The CRUSADE registry database revealed that over 42% of patients with NSTEMI received one or more antithrombotic agents above the recommended dosage range.40 Excessive dosing and the number of agents administered in excess were found to be directly related to the risks of bleeding. It has been suggested that proper dosing requires adjustment based on body weight and renal function. Meticulous attention to appropriate dosing of antithrombotic agents, particularly GPI and unfractionated heparin, and close monitoring of activated clotting time may reduce bleeding risks. Suggested activated clotting time for patients undergoing PCI with and without GPI are 200–250 seconds and 300–350 seconds, respectively.

Invasive intervention

In addition to manipulating antithrombotic strategies, reduction of bleeding risk can also be achieved with careful attention to vascular access, using the radial artery approach (versus femoral) during cardiac catheterization and PCI procedures, and using vascular closure devices post cardiac catheterization and post-PCI. However, the use of vascular closure devices to reduce vascular bleeding remains controversial, except for the benefit of decreasing time to ambulation and length of hospitalization. Currently, the American Heart Association issues a Class III recommendation of use of vascular closure devices for the purpose of reducing vascular complications. Nonetheless, the rates of bleeding complications or procedural failures or both may be operator-dependent and the choice of the procedure should be at the discretion of the interventional cardiologists.39,41–44 Suggested strategies to reduce bleeding complications are summarized in Figure 3.

Figure 3

Suggested strategies to reduce bleeding complications (see text for details).

Conclusion

The advent of potent antiplatelet and antithrombin agents has resulted in significant improvement in cardiovascular outcomes in patients with ACS and those undergoing PCI. However, these treatment strategies have led to an increase in the risk of bleeding. Such bleeding complications have been shown to be associated with myocardial infarction, stroke risk, and more importantly mortality.
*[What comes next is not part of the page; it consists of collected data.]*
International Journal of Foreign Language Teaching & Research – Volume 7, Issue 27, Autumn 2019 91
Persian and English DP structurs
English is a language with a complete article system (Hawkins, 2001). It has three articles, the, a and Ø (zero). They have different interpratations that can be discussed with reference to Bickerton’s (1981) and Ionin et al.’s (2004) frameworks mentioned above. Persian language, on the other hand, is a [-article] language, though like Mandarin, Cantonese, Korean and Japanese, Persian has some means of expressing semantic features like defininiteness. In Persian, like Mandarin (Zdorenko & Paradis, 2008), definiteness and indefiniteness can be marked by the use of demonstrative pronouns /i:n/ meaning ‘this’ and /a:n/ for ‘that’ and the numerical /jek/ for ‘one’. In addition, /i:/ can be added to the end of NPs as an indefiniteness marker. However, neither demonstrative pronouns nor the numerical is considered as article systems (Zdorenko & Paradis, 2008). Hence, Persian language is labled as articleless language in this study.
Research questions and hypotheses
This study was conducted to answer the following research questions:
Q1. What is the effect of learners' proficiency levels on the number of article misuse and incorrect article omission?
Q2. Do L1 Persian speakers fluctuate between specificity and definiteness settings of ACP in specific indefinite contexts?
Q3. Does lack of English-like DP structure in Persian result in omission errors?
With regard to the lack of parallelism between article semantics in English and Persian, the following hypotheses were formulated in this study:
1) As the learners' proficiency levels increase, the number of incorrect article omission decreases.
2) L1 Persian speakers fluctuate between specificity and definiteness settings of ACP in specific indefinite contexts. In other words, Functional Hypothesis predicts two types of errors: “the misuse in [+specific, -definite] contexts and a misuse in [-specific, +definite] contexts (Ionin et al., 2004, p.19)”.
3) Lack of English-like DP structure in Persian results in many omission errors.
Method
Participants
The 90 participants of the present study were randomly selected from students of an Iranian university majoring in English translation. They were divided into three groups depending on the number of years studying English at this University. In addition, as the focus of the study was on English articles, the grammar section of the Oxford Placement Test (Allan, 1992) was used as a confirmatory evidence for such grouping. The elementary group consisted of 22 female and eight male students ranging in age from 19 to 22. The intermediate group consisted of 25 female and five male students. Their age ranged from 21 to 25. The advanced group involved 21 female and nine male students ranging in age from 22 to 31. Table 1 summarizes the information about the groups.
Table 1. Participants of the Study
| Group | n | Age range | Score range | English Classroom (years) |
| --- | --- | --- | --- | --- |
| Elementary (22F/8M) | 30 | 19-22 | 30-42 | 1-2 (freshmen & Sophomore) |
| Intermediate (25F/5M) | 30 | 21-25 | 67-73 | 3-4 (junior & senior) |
Hence, assessment of bleeding risks and implementing pharmacological and nonpharmacological measures to reduce bleeding complications should be an integral part of the management of patients with ACS and those undergoing PCI. Appropriate dosing of medications should not be overlooked. The judicious balance between antithrombotic effect and bleeding risk and the use of the radial approach when technically feasible may improve clinical outcomes. Intervention aimed at halting the bleeding may paradoxically have a negative impact on outcomes, hence management of periprocedural bleeding should be individualized. While the association between blood transfusions and mortality has not been fully elucidated, blood transfusion should only be given after carefully weighing the risks and benefits. Lastly, future clinical trials should include bleeding as a quadruple primary endpoint, combining death, myocardial infarction, urgent repeat revascularization, and bleeding to better assess patients’ cardiovascular outcomes.